__What the task requires__
In the material below, update the stretch from the line containing "If something happened" through the line containing "Given what we'd" by putting "real doubts" in place of "serious doubts". Give back only those lines, with everything else left as it stands.
|---|
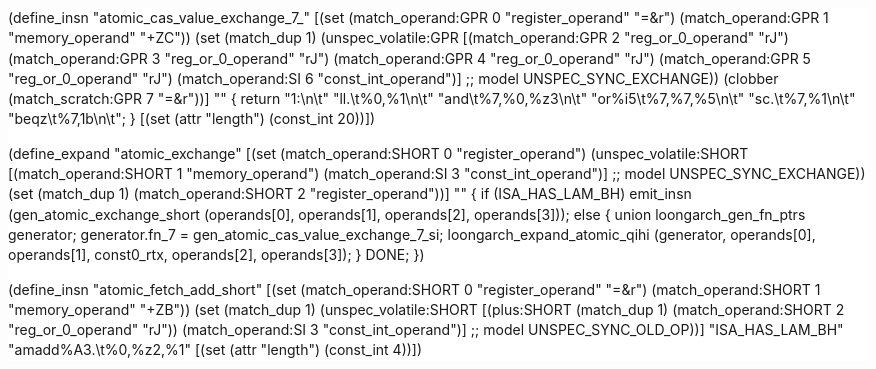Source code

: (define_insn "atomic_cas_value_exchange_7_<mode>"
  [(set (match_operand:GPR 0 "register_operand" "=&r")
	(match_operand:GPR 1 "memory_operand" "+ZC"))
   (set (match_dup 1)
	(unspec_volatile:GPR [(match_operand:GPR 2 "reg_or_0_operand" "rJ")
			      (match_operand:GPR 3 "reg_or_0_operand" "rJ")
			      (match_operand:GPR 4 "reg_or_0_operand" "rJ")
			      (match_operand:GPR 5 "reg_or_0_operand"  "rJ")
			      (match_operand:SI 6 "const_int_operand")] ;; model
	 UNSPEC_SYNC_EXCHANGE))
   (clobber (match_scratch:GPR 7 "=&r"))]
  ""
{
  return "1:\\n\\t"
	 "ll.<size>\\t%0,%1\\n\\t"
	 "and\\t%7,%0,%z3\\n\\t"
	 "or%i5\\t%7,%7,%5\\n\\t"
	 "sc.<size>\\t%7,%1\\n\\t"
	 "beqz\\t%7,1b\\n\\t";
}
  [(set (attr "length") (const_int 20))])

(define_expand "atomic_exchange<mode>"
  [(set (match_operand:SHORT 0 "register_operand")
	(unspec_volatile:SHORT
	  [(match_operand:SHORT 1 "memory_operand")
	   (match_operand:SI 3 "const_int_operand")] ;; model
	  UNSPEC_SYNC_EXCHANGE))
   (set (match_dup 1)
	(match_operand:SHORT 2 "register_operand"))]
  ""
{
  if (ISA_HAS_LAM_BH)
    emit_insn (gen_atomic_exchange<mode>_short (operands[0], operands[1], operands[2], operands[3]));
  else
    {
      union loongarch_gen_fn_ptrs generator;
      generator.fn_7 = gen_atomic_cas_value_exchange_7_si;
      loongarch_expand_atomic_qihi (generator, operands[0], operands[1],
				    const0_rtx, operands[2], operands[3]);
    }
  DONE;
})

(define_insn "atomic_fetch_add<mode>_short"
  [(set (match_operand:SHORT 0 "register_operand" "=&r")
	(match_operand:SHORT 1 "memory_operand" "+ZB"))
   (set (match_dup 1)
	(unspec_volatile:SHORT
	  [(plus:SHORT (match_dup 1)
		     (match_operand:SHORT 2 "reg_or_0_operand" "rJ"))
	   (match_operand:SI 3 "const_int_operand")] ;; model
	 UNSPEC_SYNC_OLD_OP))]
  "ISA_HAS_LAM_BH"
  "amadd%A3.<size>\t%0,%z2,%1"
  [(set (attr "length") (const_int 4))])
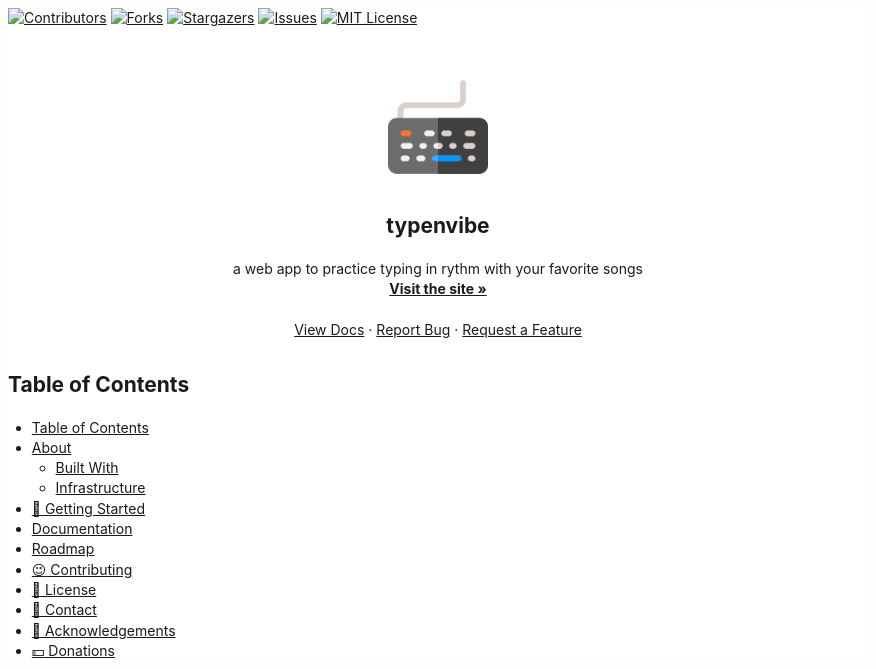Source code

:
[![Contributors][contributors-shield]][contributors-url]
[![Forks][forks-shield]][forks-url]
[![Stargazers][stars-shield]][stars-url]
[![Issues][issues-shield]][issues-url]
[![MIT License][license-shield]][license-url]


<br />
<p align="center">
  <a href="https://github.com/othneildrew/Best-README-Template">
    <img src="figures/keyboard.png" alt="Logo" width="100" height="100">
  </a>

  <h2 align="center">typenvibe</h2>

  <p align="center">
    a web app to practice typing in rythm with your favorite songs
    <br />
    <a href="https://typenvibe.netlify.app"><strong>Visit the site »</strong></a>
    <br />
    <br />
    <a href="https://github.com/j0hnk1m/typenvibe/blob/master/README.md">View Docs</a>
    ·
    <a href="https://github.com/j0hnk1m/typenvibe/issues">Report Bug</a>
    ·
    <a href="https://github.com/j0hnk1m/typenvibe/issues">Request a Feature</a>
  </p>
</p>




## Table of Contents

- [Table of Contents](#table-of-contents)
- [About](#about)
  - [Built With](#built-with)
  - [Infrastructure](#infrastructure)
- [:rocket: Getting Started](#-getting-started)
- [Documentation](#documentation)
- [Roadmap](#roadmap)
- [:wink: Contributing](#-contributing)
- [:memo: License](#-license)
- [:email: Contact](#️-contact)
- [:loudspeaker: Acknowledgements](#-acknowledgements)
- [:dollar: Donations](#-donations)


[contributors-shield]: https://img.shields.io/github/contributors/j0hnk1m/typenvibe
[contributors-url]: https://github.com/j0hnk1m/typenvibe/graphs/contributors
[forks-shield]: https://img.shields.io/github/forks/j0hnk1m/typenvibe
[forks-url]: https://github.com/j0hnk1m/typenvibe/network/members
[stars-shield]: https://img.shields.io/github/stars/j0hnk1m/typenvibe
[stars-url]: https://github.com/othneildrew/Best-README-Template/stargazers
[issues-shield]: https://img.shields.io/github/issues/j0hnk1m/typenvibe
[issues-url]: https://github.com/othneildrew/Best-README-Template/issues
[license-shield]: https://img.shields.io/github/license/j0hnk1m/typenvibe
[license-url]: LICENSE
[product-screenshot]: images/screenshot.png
|---|
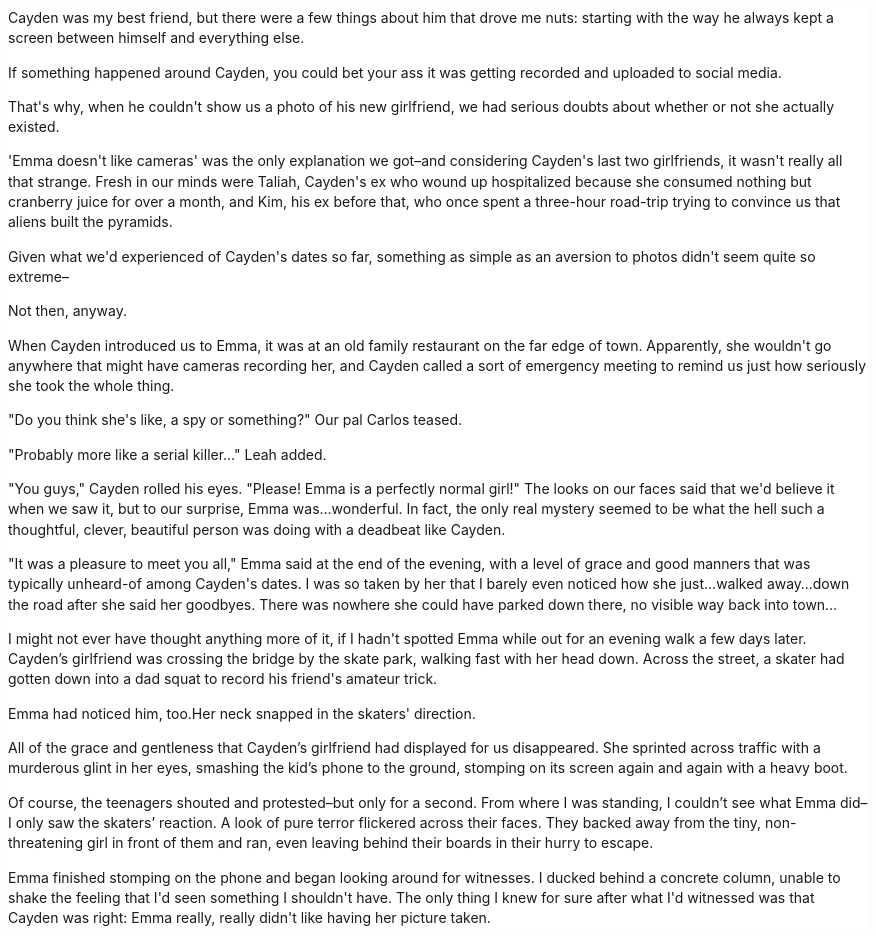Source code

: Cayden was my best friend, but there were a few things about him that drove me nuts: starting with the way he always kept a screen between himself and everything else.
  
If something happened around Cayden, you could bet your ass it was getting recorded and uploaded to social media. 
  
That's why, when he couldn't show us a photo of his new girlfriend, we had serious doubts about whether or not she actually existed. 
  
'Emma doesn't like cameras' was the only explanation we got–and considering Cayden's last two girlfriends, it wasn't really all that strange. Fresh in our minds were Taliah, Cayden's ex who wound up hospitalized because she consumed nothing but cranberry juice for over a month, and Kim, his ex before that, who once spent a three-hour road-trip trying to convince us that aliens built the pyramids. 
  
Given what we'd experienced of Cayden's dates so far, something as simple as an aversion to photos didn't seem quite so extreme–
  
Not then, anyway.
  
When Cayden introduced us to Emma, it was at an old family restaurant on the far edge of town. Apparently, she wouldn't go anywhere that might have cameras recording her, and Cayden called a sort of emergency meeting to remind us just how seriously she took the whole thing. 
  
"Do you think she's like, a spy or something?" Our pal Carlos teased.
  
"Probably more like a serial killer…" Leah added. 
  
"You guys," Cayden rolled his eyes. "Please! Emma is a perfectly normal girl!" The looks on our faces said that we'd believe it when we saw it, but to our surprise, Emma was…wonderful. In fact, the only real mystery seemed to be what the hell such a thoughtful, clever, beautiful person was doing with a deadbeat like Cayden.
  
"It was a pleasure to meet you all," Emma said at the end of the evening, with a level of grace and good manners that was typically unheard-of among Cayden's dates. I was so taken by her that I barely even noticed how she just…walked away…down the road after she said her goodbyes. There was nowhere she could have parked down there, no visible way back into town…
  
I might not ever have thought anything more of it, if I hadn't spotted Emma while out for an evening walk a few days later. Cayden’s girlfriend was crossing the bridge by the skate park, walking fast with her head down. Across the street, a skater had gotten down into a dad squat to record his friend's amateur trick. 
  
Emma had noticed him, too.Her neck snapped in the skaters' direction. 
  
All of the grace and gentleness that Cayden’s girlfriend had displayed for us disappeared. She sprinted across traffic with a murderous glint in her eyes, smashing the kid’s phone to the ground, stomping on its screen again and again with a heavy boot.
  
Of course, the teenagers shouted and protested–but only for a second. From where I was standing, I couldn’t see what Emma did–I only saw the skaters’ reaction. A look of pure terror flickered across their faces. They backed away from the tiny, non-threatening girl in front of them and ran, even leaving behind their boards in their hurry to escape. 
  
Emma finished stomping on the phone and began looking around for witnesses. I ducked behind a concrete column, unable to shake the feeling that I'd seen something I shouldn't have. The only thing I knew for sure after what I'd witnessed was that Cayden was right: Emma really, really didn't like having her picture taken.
|---|
__Answer to this task__
If something happened around Cayden, you could bet your ass it was getting recorded and uploaded to social media. 
  
That's why, when he couldn't show us a photo of his new girlfriend, we had real doubts about whether or not she actually existed. 
  
'Emma doesn't like cameras' was the only explanation we got–and considering Cayden's last two girlfriends, it wasn't really all that strange. Fresh in our minds were Taliah, Cayden's ex who wound up hospitalized because she consumed nothing but cranberry juice for over a month, and Kim, his ex before that, who once spent a three-hour road-trip trying to convince us that aliens built the pyramids. 
  
Given what we'd experienced of Cayden's dates so far, something as simple as an aversion to photos didn't seem quite so extreme–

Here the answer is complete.